Researchers have identified four high-traffic areas of the Pacific Ocean that should become the focus of conservation efforts regarding large oceanic fish such as tuna or swordfish.
A team of researchers at the University of British Columbia’s Sea Around Us initiative have pinpointed certain areas of the ocean that they say are especially important for the wellbeing of large pelagic (staying in the water column rather than on the seafloor) fish. These areas correspond to spots on the (calculated) migration routes of several such species of fish, including 11 types of tuna. Such likely migration routes were charted starting from the concept of philopatry, the tendency of fish to return to their birthplace to reproduce.
“We applied the concept of philopatry to the movements extracted from tagging studies of species such as the near-threatened Pacific bluefin tuna and the heavily-fished yellowfin tuna, and we also combined this information with the links between populations inferred from genetic studies. This allowed us to identify tentative annual migration cycles,” said Veronica Relano, a doctoral candidate with the Sea Around Us and lead author of the study that presents these findings.

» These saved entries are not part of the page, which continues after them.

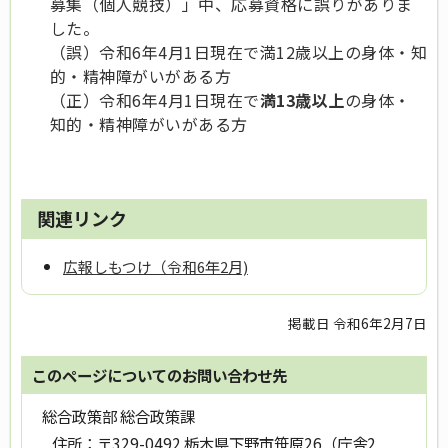
募集（個人競技）」中、応募資格に誤りがありま
した。
（誤）令和6年4月1日現在で満12歳以上の身体・知
的・精神障がいがある方
（正）令和6年4月1日現在で
満13歳以上
の身体・
知的・精神障がいがある方
関連リンク
広報しもつけ（令和6年2月)
掲載日 令和6年2月7日
このページについてのお問い合わせ先
総合政策部 総合政策課
住所：
〒329-0492 栃木県下野市笹原26（庁舎2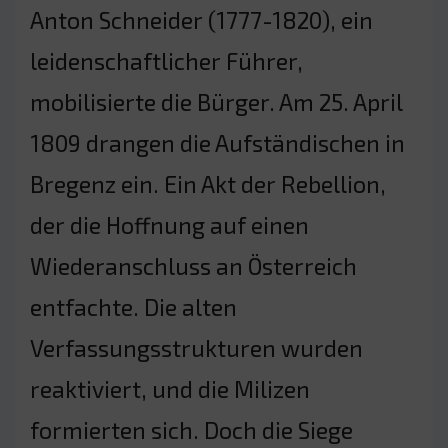
Anton Schneider (1777-1820), ein
leidenschaftlicher Führer,
mobilisierte die Bürger. Am 25. April
1809 drangen die Aufständischen in
Bregenz ein. Ein Akt der Rebellion,
der die Hoffnung auf einen
Wiederanschluss an Österreich
entfachte. Die alten
Verfassungsstrukturen wurden
reaktiviert, und die Milizen
formierten sich. Doch die Siege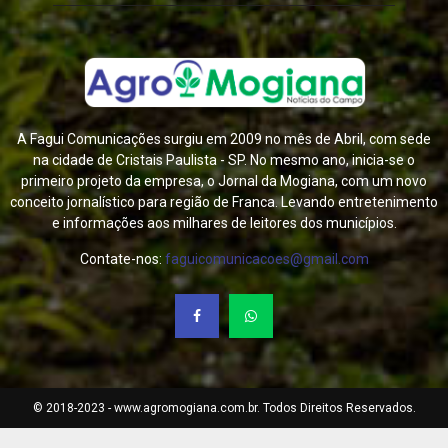
A Fagui Comunicações surgiu em 2009 no mês de Abril, com sede
na cidade de Cristais Paulista - SP. No mesmo ano, inicia-se o
primeiro projeto da empresa, o Jornal da Mogiana, com um novo
conceito jornalístico para região de Franca. Levando entretenimento
e informações aos milhares de leitores dos municípios.
Contate-nos:
faguicomunicacoes@gmail.com
© 2018-2023 - www.agromogiana.com.br. Todos Direitos Reservados.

Salmon might be the fish family most famous for philopatry, but they’re not the only ones to engage in such behavior — far from it. By studying the philopatry of different species of pelagic fish, together with maps showing catch distributions for each species, and data from tagging and genetic sequencing research, the team mapped out the likely migration routes of 11 species of tuna and other large pelagic fish throughout the Pacific.
Based on these routes, the team pinpointed areas that should be considered of ‘high’ and ‘very high’ priority for conservationists to focus on. Several species and populations of these large pelagic fish use the same migration routes, they explain or at least have large sections that overlap with those of other species.
Based on the findings, the team proposes the creation of ‘blue corridors’, routes where strict fishery management measures, or partial bans of industrial fishing, should be set into place. Such measures would allow for greater connectivity to be established between different habitats and populations of these fish species, giving them the space they need to maintain themselves and flourish.
Two of these fish migratory hotspots are in the northeastern and central sectors of the Pacific Ocean, and two are in its southwestern and central sectors.
“But before setting up any protected area to support the rebuilding of diminished fish populations, it is important to consider the entire body of knowledge available on the migrations and movements of different species. This is what we set out to do with this study,” said Dr. Daniel Pauly, co-author of the study and the Sea Around Us principal investigator.
“Our findings suggest in which areas such efforts would be more effective, but, as stated in our title, the closed migration cycles we propose are tentative, and thus it would be nice if other researchers set out to test their validity”.
The paper “Philopatry as a Tool to Define Tentative Closed Migration Cycles and Conservation Areas for Large Pelagic Fishes in the Pacific” has been published in the journal Sustainability.